Computing probability as a Lebesgue-Stieltjes integral I came across an expression for a probability in terms of a Lebesgue-Stieltjes integral and I'd like to understand why it is true.  Let $T$ and $C$ be independent random variables.  Let $F$ be the cumulative distribution function of $T$ and define $S(t) = P(C > t)$.  For $t > 0$ we have
\begin{align} 
P(0 < T \leq t, T < C) = \int_0^t S(u)dF(u). \tag{1}
\end{align}
Here is my attempt at justifying $(1)$.  Let $\mu_T$ and $\mu_C$ be the pushforward measures of $T$ and $C$ on $(\mathbb{R},\mathcal{B}(\mathbb{R}))$ (where $\mathcal{B}(\mathbb{R})$ is the Borel $\sigma$-algebra on $\mathbb{R}$); i.e. $\mu_T(E) := P(T^{-1}(E))$ for $E \in \mathcal{B}(\mathbb{R})$ and similar for $\mu_C$.  Likewise let $\mu_{(T, C)}$ be the pushforward measure of the random vector $(T, C)$ on $(\mathbb{R^2}, \mathcal{B}(\mathbb{R}^2))$.  Let $A_t = \{(u, v) \in \mathbb{R^2} : 0 < u \leq t \text{ and } v > u\}$. Then
\begin{align}
\int_0^t S(u)dF(u) & = \int_{\mathbb{R}} \mathbb{I}_{(0,t]}(u) S(u) \mu_T(du) \tag{2}\\
 & = \int_{\mathbb{R}} \mathbb{I}_{(0,t]}(u) \left( \int_{\mathbb{R}} \mathbb{I}_{(u,\infty)}(v) \mu_C(dv) \right) \mu_T(du) \tag{3}\\
 & = \int_{\mathbb{R}} \left( \int_{\mathbb{R}} \mathbb{I}_{(0,t]}(u) \mathbb{I}_{(u,\infty)}(v) \mu_C(dv) \right) \mu_T(du) \tag{4}\\
 & = \int_{\mathbb{R}^2} \mathbb{I}_{(0,t]}(u) \mathbb{I}_{(u,\infty)}(v) \mu_T \times \mu_C(d(u,v)) \qquad (\text{Fubini's Theorem}) \tag{5}\\
 & = \int_{\mathbb{R}^2} \mathbb{I}_{A_t}(u, v) \mu_T \times \mu_C(d(u,v)) \tag{6}\\
 & = \int_{\mathbb{R}^2} \mathbb{I}_{A_t}(u, v) \mu_{(T, C)} (d(u,v)) \qquad (\text{Independence of $T$ and $C$)} \tag{7}\\
 & = \mu_{(T, C)} (A_t) \tag{8}\\
 & = P((T, C)^{-1}(A_t)) \tag{9}\\
 & = P(0 < T \leq t, T < C) \tag{10}.
\end{align}
My questions are: 


*

*Is this justification correct?

*Is there a better or faster way to show $(1)$?

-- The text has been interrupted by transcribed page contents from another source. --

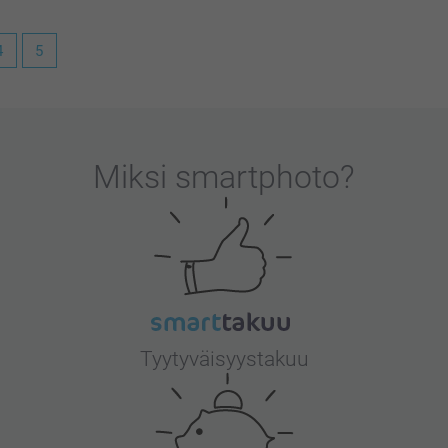
4
5
, että pidät esiliinasta – ei ole mitään
nassa! 😄
Miksi
smartphoto
?
Tyytyväisyystakuu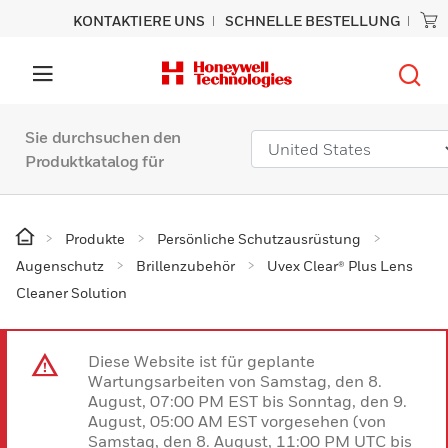
KONTAKTIERE UNS
SCHNELLE BESTELLUNG
Sie durchsuchen den
Produktkatalog für
Produkte
Persönliche Schutzausrüstung
Augenschutz
Brillenzubehör
Uvex Clear® Plus Lens
Cleaner Solution
Diese Website ist für geplante
Wartungsarbeiten von Samstag, den 8.
August, 07:00 PM EST bis Sonntag, den 9.
August, 05:00 AM EST vorgesehen (von
Samstag, den 8. August, 11:00 PM UTC bis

 A: It seems right to me. A faster way to see the same would be setting $Z:=(T,C)$ and noticing that the region of integration is the set $\{(x,y)\in \Bbb R ^2:y>x\,\land\, x\in[0,t]\}$, what have a very easy geometric interpretation: is the union of the infinite box $[0,t]\times [t,\infty )$ and the triangle between the points $(0,0),\,(0,t),\, (t,t)$. 
Therefore, due to the independence of the random variables, you can integrate the region first respect to the measure of the $X$-axis and after respect to the measure of the $Y$-axis (or viceversa) because the measure on the plane $XY$ is just the product measure (because $C$ and $T$ are independent), then
$$
\Pr(Z^{-1}\{(x,y)\in \Bbb R ^2:y>x\,\land\, x\in[0,t]\})=\int_{\Bbb R }\mu_C((s,\infty ))\mathbf{1}_{[0,t]}(s)\,\mathrm d \mu _T(s)\\
=\int_{\Bbb R }\mu _T([0,\min\{s,t\}]\setminus \{s\})\mathbf{1}_{(0,\infty )}(s)\,\mathrm d \mu _C(s)
$$
where the first integral comes when you integrate first respect to $\mu_C$ and after respect to $\mu_T$, and the second integral when you reverses the order of integration.